Code Green - Contact Your Vet to Obtain Useful Advice & Resources

  • If you want information on how to manage horses of this conformation to reduce the likelihood of lameness.

The “goose step” is a name given to a particular marching step that originated in Germany in the 18th Century and is still used in some military ceremonies today. In this step, the knee is kept straight while the foot is raised high and then slapped to the ground.

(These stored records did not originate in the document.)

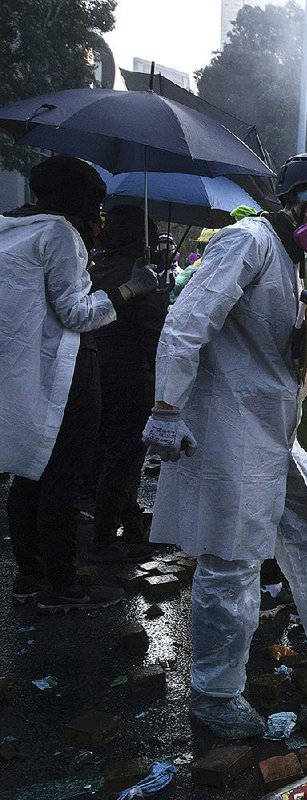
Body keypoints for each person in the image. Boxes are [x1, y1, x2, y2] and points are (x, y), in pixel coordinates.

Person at [142, 153, 307, 741]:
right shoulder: (247, 241)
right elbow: (187, 323)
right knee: (232, 560)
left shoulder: (290, 262)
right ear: (304, 200)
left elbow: (294, 343)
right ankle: (214, 694)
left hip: (268, 426)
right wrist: (165, 407)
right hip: (229, 424)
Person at [0, 155, 158, 611]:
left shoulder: (13, 230)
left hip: (23, 368)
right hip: (68, 371)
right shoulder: (60, 235)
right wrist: (129, 291)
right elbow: (74, 313)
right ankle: (63, 584)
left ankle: (28, 576)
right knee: (64, 476)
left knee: (29, 472)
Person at [90, 205, 170, 562]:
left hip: (99, 376)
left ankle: (132, 521)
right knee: (125, 460)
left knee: (113, 455)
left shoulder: (98, 270)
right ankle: (106, 538)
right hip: (134, 378)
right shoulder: (137, 276)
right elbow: (154, 333)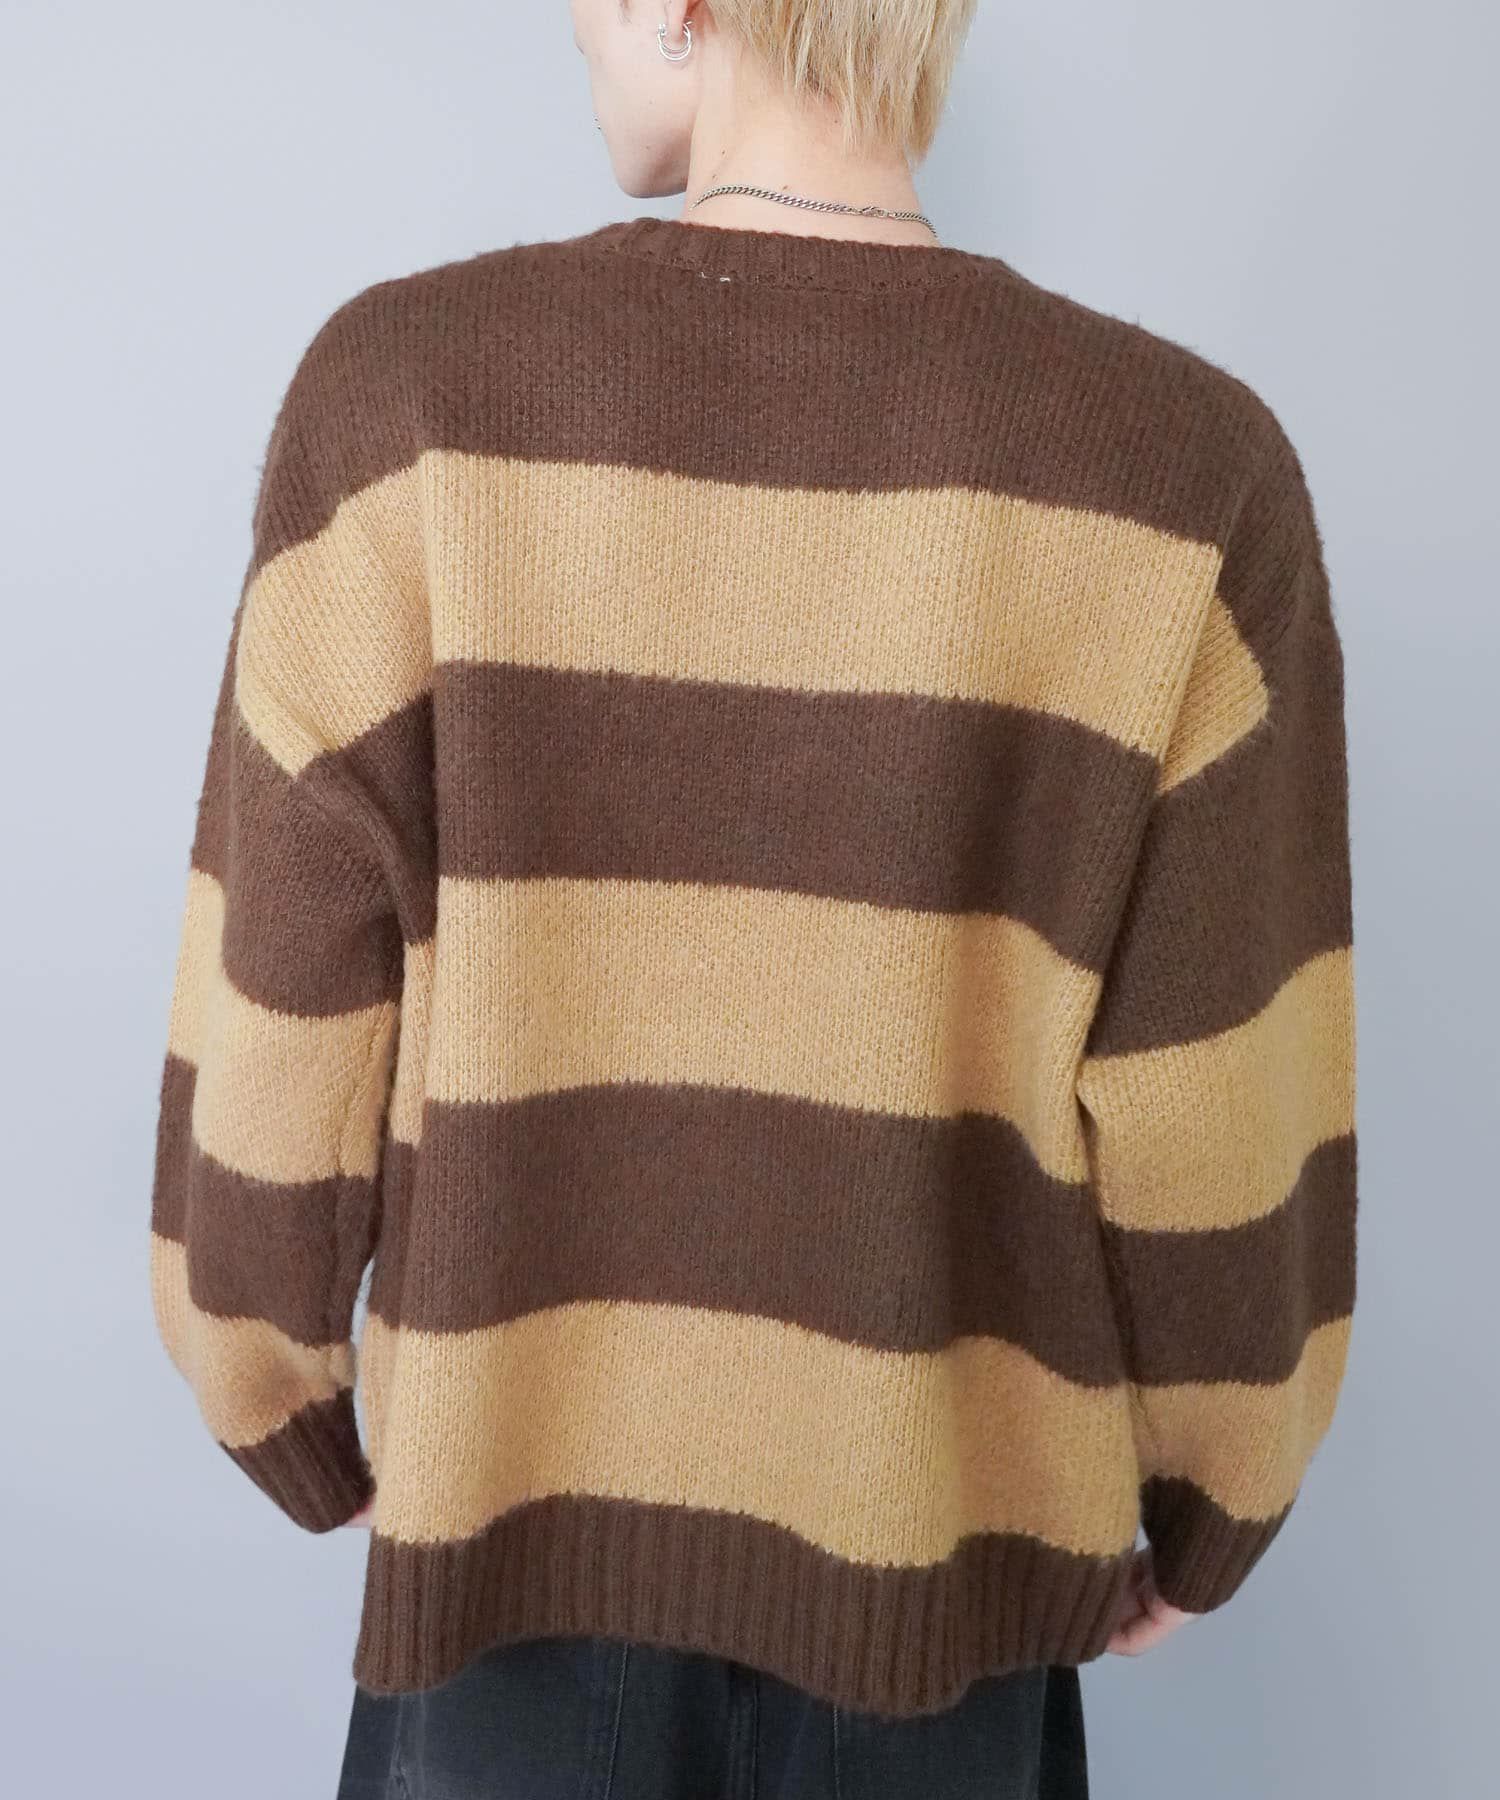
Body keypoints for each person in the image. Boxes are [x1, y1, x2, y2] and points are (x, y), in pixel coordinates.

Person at [146, 1, 1358, 1795]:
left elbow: (282, 1015)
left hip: (513, 1567)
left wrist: (276, 1395)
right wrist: (1211, 1500)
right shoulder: (1187, 480)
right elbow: (1221, 1097)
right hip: (938, 1594)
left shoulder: (402, 407)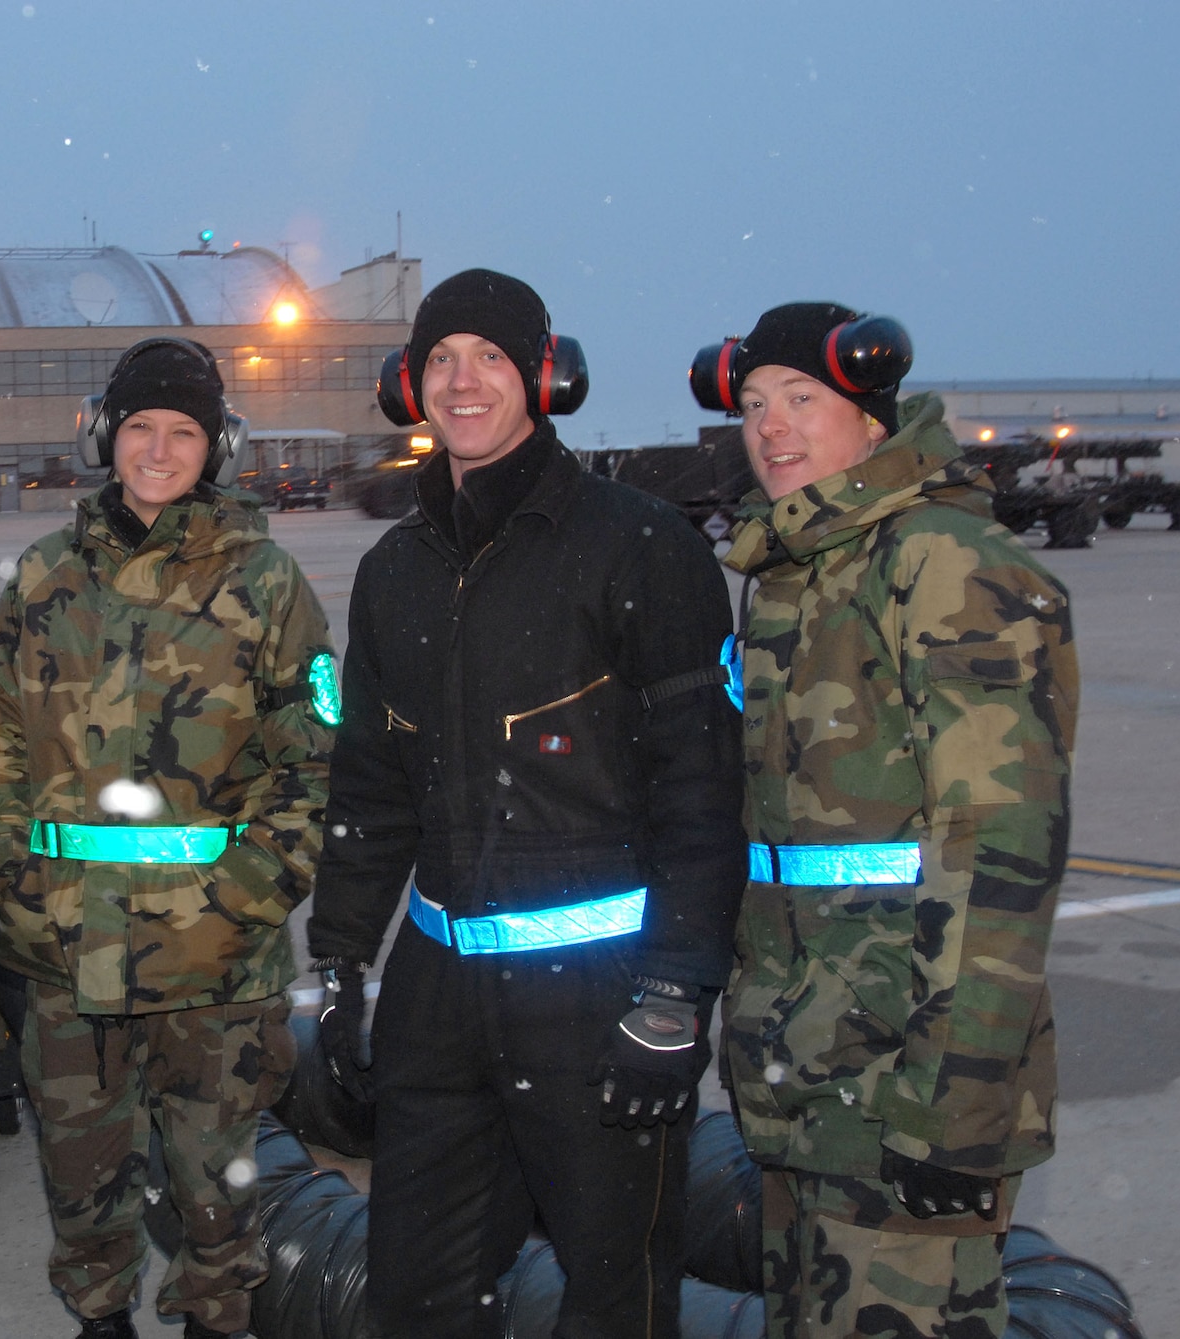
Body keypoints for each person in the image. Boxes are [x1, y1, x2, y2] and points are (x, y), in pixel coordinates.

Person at [307, 269, 747, 1338]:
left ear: (540, 377)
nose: (462, 382)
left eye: (491, 358)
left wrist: (674, 994)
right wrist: (333, 965)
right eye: (440, 360)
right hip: (436, 1001)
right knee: (417, 1295)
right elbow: (370, 786)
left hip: (596, 1004)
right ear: (408, 383)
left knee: (614, 1299)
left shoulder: (641, 545)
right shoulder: (392, 571)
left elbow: (701, 787)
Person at [696, 303, 1078, 1338]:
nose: (770, 426)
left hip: (899, 1084)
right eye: (753, 405)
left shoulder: (941, 562)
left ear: (871, 418)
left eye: (801, 399)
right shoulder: (798, 570)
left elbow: (998, 852)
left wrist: (949, 1107)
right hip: (804, 1071)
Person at [0, 337, 337, 1339]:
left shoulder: (264, 582)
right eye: (139, 429)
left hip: (219, 965)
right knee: (82, 1184)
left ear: (215, 448)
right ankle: (100, 1319)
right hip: (67, 952)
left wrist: (247, 899)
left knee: (220, 1193)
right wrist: (9, 878)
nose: (158, 451)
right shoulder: (43, 577)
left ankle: (217, 1321)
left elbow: (310, 766)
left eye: (182, 433)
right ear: (102, 436)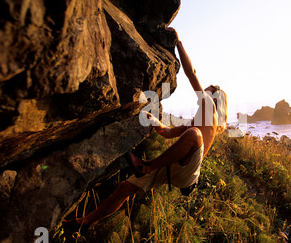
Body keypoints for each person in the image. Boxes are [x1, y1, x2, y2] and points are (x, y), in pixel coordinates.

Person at [64, 28, 227, 230]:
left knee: (194, 135)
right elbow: (167, 133)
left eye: (209, 89)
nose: (205, 90)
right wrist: (153, 120)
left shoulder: (209, 109)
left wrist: (179, 43)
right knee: (124, 188)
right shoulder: (195, 123)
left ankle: (146, 166)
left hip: (188, 174)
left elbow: (191, 73)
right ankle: (83, 223)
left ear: (215, 98)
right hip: (174, 168)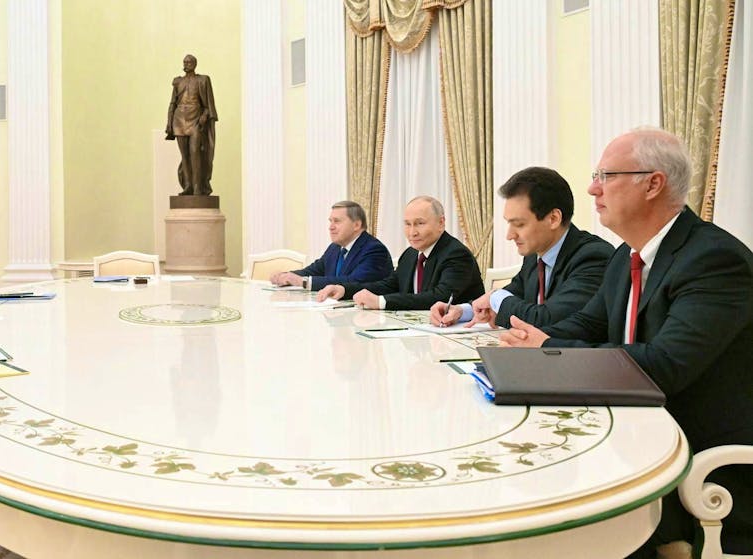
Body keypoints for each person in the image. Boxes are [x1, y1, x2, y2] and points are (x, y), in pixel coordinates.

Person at [500, 128, 753, 557]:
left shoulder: (714, 259)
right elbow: (587, 324)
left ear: (653, 184)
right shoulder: (626, 255)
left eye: (606, 175)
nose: (592, 188)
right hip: (638, 437)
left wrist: (547, 352)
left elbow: (664, 365)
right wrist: (539, 340)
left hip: (702, 464)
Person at [430, 167, 612, 328]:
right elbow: (514, 292)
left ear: (553, 219)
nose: (510, 235)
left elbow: (547, 320)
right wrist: (463, 310)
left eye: (519, 224)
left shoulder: (592, 257)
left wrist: (494, 298)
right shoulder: (535, 255)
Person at [317, 196, 483, 310]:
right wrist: (345, 290)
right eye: (407, 224)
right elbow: (388, 285)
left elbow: (439, 297)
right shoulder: (410, 254)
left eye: (419, 223)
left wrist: (382, 302)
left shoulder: (456, 255)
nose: (412, 232)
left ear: (441, 223)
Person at [269, 200, 393, 291]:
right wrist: (286, 276)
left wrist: (303, 282)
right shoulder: (335, 247)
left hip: (365, 318)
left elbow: (354, 281)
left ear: (356, 225)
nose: (331, 227)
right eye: (331, 221)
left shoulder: (374, 250)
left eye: (337, 221)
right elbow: (314, 270)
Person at [165, 54, 218, 195]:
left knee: (195, 152)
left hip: (195, 118)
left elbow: (208, 105)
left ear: (195, 64)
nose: (186, 64)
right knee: (185, 155)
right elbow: (172, 103)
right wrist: (169, 123)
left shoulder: (202, 80)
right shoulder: (178, 82)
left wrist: (204, 116)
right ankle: (188, 185)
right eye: (185, 62)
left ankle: (198, 186)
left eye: (189, 62)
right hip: (179, 119)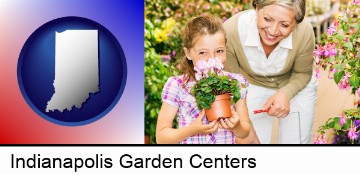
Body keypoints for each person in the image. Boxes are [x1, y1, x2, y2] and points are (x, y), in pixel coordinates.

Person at [224, 0, 317, 144]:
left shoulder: (304, 31)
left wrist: (285, 93)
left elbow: (302, 73)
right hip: (249, 85)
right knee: (252, 140)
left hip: (296, 83)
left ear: (295, 23)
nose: (273, 31)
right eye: (267, 19)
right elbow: (232, 81)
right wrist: (244, 122)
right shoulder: (231, 31)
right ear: (257, 9)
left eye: (284, 25)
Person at [156, 15, 256, 144]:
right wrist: (192, 130)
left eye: (219, 51)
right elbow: (161, 137)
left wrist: (236, 126)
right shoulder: (177, 85)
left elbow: (245, 130)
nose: (212, 59)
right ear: (188, 53)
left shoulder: (235, 82)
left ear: (226, 48)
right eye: (203, 52)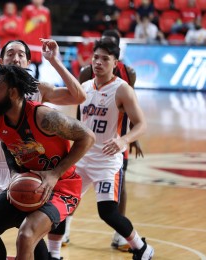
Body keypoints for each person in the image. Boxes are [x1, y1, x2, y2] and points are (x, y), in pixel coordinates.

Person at [0, 11, 87, 260]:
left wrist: (56, 62)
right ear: (1, 60)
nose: (16, 58)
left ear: (28, 62)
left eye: (21, 54)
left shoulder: (39, 92)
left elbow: (78, 97)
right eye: (10, 53)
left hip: (27, 171)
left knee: (27, 235)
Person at [0, 62, 95, 260]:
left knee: (26, 235)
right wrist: (14, 172)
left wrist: (55, 174)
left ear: (13, 93)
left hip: (62, 188)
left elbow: (88, 137)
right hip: (29, 183)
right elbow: (7, 145)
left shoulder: (43, 117)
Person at [63, 29, 144, 253]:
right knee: (67, 193)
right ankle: (63, 232)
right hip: (88, 142)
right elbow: (81, 109)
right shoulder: (86, 74)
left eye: (106, 54)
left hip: (115, 139)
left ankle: (122, 236)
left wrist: (129, 139)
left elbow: (133, 111)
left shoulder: (128, 74)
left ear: (116, 56)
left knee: (118, 191)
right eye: (97, 55)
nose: (99, 61)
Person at [77, 38, 154, 259]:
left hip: (107, 160)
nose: (98, 62)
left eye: (105, 59)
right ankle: (54, 253)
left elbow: (142, 124)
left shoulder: (122, 89)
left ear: (115, 63)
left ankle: (141, 248)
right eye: (95, 57)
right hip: (82, 158)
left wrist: (124, 140)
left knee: (108, 213)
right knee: (61, 204)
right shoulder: (84, 87)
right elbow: (78, 121)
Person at [21, 0, 51, 79]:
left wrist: (47, 41)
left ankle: (36, 82)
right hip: (28, 41)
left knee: (38, 64)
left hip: (39, 42)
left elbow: (47, 29)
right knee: (26, 60)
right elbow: (23, 26)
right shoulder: (27, 9)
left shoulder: (46, 11)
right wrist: (36, 20)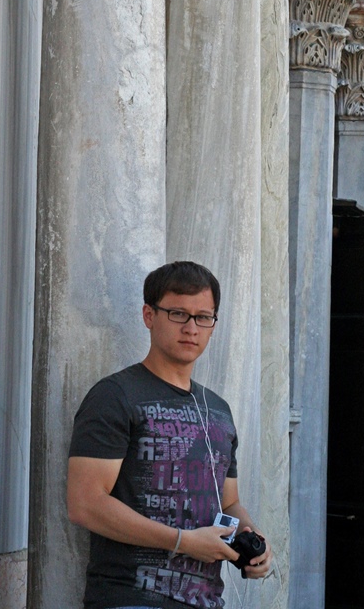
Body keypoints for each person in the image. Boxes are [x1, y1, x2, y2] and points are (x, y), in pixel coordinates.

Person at [67, 260, 272, 609]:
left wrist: (252, 540)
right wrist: (183, 541)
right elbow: (85, 504)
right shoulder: (115, 396)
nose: (191, 327)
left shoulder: (219, 409)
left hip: (207, 600)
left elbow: (228, 503)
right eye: (178, 313)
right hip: (131, 598)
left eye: (203, 317)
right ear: (149, 315)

Likewise, goose-stepping is also used to describe horses that move their hind limb in an abnormal way, usually due to injury and mechanical limitation of movement. In classic cases, this gait is usually caused by injury to the hamstring muscles in the back of the thigh, an condition called Fibrotic Myopathy. Other injuries can cause a similar gait, but when I see this goose-step gait, I evaluate the hamstring area first.

WHAT TO DO

Assess your horse’s movement at the walk and trot. Always assess the affected hind limb, looking for swelling, heat or digital pulse. Particularly in this case, assess the round contour of the the rear of the limb. Look for swelling or indentation. Compare that area carefully to the same area of the opposite limb. Feel the area deeply with your fingertips.

In chronic cases, you will often feel a “rod” or hard structure within the tissues – scar tissue. In recent injuries, the horse may resent pressure there, so be careful. Rest the horse until you have a plan. Share your findings and concerns with your vet.

WHAT YOUR VET DOES

Your vet pays particular attention to the hamstring area but conducts a thorough lameness exam too. Many other conditions cause severe shortening of hind limb gait and these need to be ruled out because they will be treated very differently than fibrotic myopathy.